═════ PAGE EXCERPT

# Complete Jane Austen on 'Masterpiece' not 'Masterpiece Theatre'



## RAS-Robin (Oct 1, 2002)

For some reason the Complete Jane Austen series coming out on PBS is not being picked up by a 'Masterpiece Theatre' SP. They seemed to have changed the name (for just this series) to 'Masterpiece'.  So set another SP if you want it!

cyberly yours, Robin


----------



## TivoZorro (Jul 16, 2000)

I just read a write-up on this in TV Guide. Thanks for the warning about the SP. I wonder if that means I will have two folders on my Tivo now. Can't remember how the folder is labeled but I think it is Masterpiece Theatre. Why do networks do this?


----------



## nirisahn (Nov 19, 2005)

Thanks for posting this. I hadn't set up my SP for this yet.


----------



## nyny523 (Oct 31, 2003)

Thank you SO much for this - I am VERY excited!

I have an SP for Masterpiece Theater, but I need to double check in case these weren't picked up....


----------



## TivoZorro (Jul 16, 2000)

Here is the scoop from TV Guide. Masterpiece is the new name for Masterpiece Theatre. And it has a new format. The season will be divided into three parts. The first part will deal with classic dramas, the second part with mysteries and the third part iwth contemporary stories. Masterpiece Classic will be hosted by Gillian Anderson


----------



## bicker (Nov 9, 2003)

Yup, I noticed that the press release made a point of the retitling of the series.


----------

══════════

- _TASKS FOR THIS EXERCISE_
[a] Decide whether each statement agrees with the thread on the Masterpiece name change, answering yes or no and quoting the words from the thread that settle it: (i) The Complete Jane Austen series is being picked up by a 'Masterpiece Theatre' SP. (ii) According to TV Guide, the season will be split into three parts. (iii) Masterpiece Classic will be hosted by Gillian Anderson.
[b] Answer these questions from the thread on the Masterpiece name change:
(i) In which publication did TivoZorro read a write-up on the series?
(ii) What will the second part of the season deal with?
(iii) What did bicker notice the press release made a point of?
The lines that come next are separate material and are not part of the thread above.

═════ RECORDS

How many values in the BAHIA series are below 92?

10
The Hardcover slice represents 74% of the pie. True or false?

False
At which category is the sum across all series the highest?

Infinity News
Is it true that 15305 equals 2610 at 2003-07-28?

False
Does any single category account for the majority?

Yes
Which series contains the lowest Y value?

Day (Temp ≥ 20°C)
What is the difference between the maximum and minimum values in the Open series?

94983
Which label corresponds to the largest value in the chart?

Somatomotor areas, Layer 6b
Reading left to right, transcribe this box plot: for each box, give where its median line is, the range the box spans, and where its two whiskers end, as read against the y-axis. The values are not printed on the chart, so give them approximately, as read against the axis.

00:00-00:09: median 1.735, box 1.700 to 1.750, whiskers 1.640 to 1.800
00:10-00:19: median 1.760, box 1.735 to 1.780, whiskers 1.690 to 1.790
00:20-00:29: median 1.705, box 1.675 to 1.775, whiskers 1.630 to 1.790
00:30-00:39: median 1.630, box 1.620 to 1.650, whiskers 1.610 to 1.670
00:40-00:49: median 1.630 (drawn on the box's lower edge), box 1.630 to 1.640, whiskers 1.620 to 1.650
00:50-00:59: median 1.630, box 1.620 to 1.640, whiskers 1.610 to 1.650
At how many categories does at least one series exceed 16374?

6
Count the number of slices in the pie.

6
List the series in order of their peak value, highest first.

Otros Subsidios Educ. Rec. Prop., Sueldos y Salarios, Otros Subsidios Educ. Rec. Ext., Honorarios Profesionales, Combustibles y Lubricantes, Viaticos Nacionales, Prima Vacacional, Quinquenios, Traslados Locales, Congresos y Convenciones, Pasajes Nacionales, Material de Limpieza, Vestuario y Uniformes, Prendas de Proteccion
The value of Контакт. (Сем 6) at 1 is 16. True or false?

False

══════════

- _ANSWERS FOR THIS EXERCISE_
[a]
(i) No: "is not being picked up by a 'Masterpiece Theatre' SP"
(ii) Yes: "The season will be divided into three parts."
(iii) Yes: "Masterpiece Classic will be hosted by Gillian Anderson"

[b]
(i) TV Guide
(ii) Mysteries
(iii) The retitling of the series